::: Exercise data

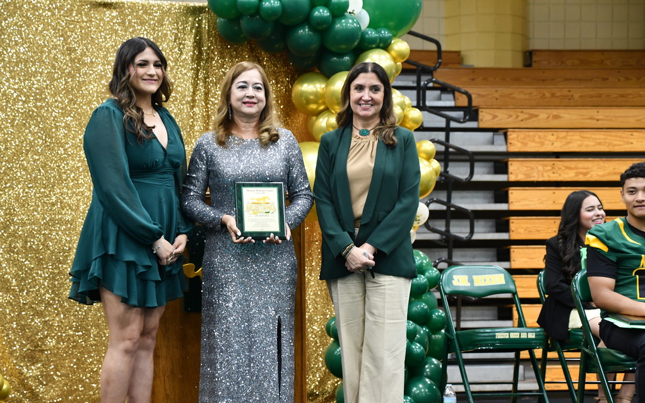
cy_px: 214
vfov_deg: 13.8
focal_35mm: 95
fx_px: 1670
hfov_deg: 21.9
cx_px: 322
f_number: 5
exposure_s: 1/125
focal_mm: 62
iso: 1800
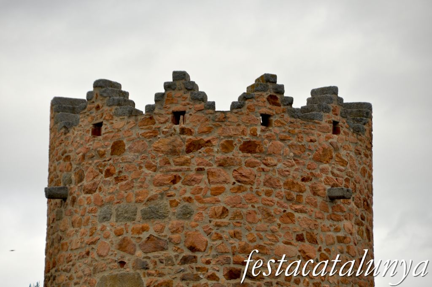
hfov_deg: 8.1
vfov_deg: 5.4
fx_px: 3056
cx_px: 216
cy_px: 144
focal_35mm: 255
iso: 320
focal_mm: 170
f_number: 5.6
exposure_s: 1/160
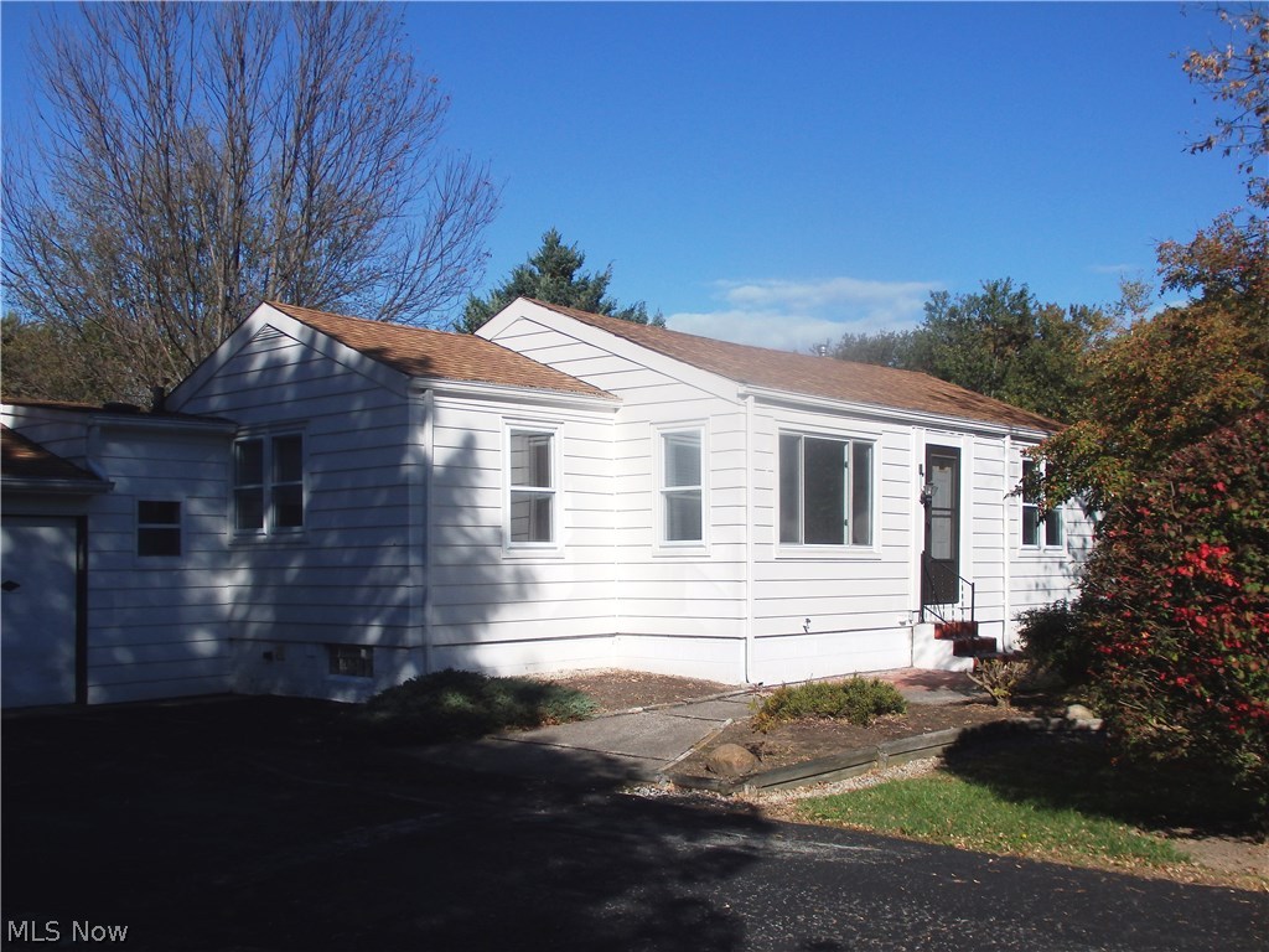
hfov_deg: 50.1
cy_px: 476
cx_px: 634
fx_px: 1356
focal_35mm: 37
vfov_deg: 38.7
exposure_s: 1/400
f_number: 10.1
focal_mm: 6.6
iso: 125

::::::
::: Exercise data

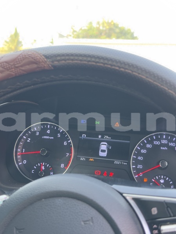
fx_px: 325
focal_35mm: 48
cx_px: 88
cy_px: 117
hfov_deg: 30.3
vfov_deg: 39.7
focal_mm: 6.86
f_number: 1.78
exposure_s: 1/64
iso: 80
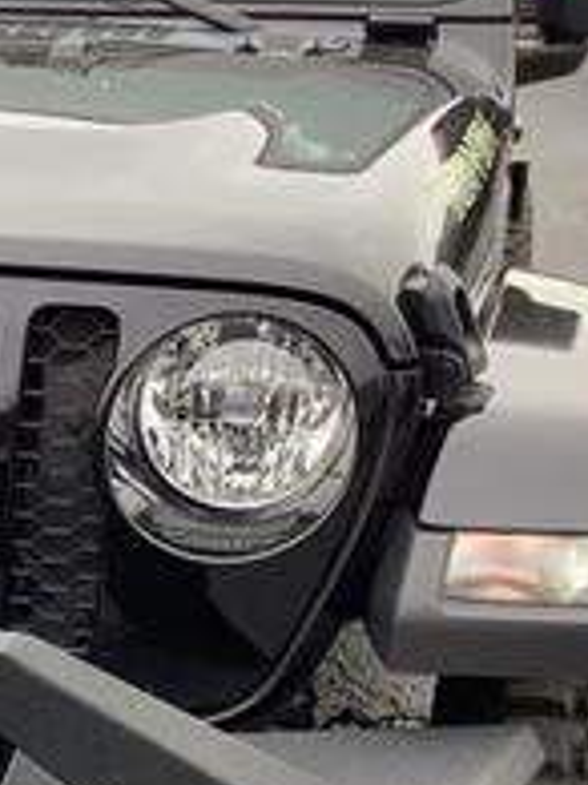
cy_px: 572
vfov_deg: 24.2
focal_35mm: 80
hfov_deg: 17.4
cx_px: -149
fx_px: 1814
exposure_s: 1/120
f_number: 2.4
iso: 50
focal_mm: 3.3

::::::

*Task prompt*
Return only the part above that opens with the line containing "focal_mm: 6.86" and closes with the line containing "focal_mm: 3.3", exactly and with both ends, skipping the pictures.

*Output of the task*
focal_mm: 6.86
f_number: 1.78
exposure_s: 1/64
iso: 80
cy_px: 572
vfov_deg: 24.2
focal_35mm: 80
hfov_deg: 17.4
cx_px: -149
fx_px: 1814
exposure_s: 1/120
f_number: 2.4
iso: 50
focal_mm: 3.3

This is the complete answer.